RECORDS PROVIDED Block Start
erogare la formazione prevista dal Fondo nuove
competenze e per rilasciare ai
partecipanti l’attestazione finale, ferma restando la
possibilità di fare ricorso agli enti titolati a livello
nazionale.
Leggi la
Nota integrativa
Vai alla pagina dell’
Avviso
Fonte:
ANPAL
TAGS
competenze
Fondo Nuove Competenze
RECORDS PROVIDED Block End
RECORDS PROVIDED Block Start
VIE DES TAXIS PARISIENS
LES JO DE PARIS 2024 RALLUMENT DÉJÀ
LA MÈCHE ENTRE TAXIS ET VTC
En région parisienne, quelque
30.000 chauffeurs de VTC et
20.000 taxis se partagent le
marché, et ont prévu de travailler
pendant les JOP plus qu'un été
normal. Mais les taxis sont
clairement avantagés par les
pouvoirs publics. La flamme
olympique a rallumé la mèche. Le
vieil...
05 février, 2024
RECORDS PROVIDED Block End
In the listing above, which lines include the string "Fondo"? Return every one of them.

erogare la formazione prevista dal Fondo nuove
Fondo Nuove Competenze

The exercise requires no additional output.